* Apply what you read
**1)** In the excerpt about the life safety network, what does the SDU rules compiler 82 check each rule for?
**2)** Reproduce the part of the life safety network excerpt starting with "Each input and output device of" and going on through "the LPC 24.".

Excerpted text below:

Although the SDU LPC support program 88 and the SDU audio
generation program 90 may be integrated in the SDU rules compiler
82, they are separate from the SDU rules compiler for the preferred
embodiment due to the complexity of LPC and audio operations for
each panel arrangement 12 of the life safety network 10.
The SDU 66 and its various programs may also receive input data
from the CPU 20, ASM 22, LPC 24 and other LRMs 26. For the
preferred embodiment, the SDU 66 receives input data from the LPC
24. Similar to the downloading operation from the SDU download
suite 74 to the panel arrangement 12, such data may be transmitted
in the reverse direction from the panel arrangement to the SDU 66
via the communication line 31 shown in FIG. 1. For example, the SDU
LPC support program 88 may retrieve map information from the LPC 24
and store such information within the SDU database 62. Thus, the
SDU 66 may subsequently process the information in configuring the
target modules 16 of the panel arrangement 12.
Each input and output device of the life safety network 10 is
assigned a unique descriptive identifier or address. Such input
devices include, but are not limited to, smoke detectors, gas leak
sensors, heat sensors, pull stations, door sensors and damper
sensors; and such output devices include, but are not limited to,
horns, bells, speakers, door closers, fans and devices for
redirecting elevators. These input and output devices are not shown
in the drawings but are understood to be controlled by the target
modules 16 shown in FIG. 1, particularly the ASM 22 and the LPC 24.
Each target module 16 of the present invention controls these input
and output devices, as well as the module's general operation,
based on a site specific database resident in its memory. For
example, when an input device changes its state, the respective
target module uses the input device's address to search through the
site specific database for the proper response. Such site specific
databases include the LPC tables 68, audio database 70 and CPU
database 72 shown in FIG. 3.
The configuration programming system 20 of the present invention,
particularly, the SDU 66 shown in FIG. 3, allows an installer or
user to identify each input and output device with a unique
descriptive label. In defining input and output devices for the
objects database 78, the user refers to each device by using their
corresponding descriptive label. Of course, as stated above the
objects database 78 also includes system zones, audio channels,
identifying voice messages, logical groups, time controls and
sequences. In addition, as stated above, the user develops system
wide commands or rules that create logical connections between
objects defined in the objects database 78 and are entered into a
rules database 80. These rules are closely related to the devices
which they activate. Further, the SDU rules compiler 82 prevents a
particular object from being referred to by an inappropriate or
inconsistent rule and provides an error message to the user when
such inappropriate or inconsistent rule has been discovered. Thus,
the SDU rules compiler 82 checks each rule for syntax and
validity.
Referring to FIGS. 4A, 4B, 4B', 4B" and 4C, rules programming is
performed by the user utilizing the SDU configuration program 76 of
the SDU 66. As described above, the SDU configuration program 76
allows the user to develop system wide rules that create logical
connections between objects defined in the objects database 78. The
user is guided through rule development with readable
representations of the rules shown in FIGS. 4A, 4B, 4B', 4B" and
4C. Also, the user has the option of selecting single or multiple
references and specifying universal references. In addition, the
user has the ability to define rules for both system conditions and
time controls as well as sequences of operation.

End of Excerpted text.
Material provided below:

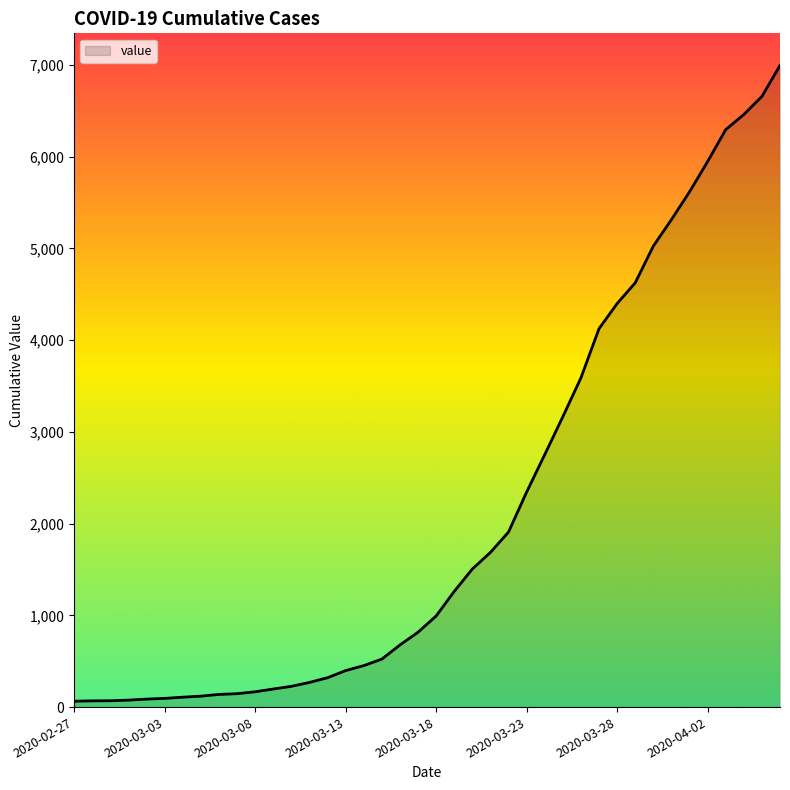

What is the maximum value shown in the chart?

6995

End of Material provided.

* Task-by-task results
**1)** Syntax and validity.

**2)**
Each input and output device of the life safety network 10 is
assigned a unique descriptive identifier or address. Such input
devices include, but are not limited to, smoke detectors, gas leak
sensors, heat sensors, pull stations, door sensors and damper
sensors; and such output devices include, but are not limited to,
horns, bells, speakers, door closers, fans and devices for
redirecting elevators. These input and output devices are not shown
in the drawings but are understood to be controlled by the target
modules 16 shown in FIG. 1, particularly the ASM 22 and the LPC 24.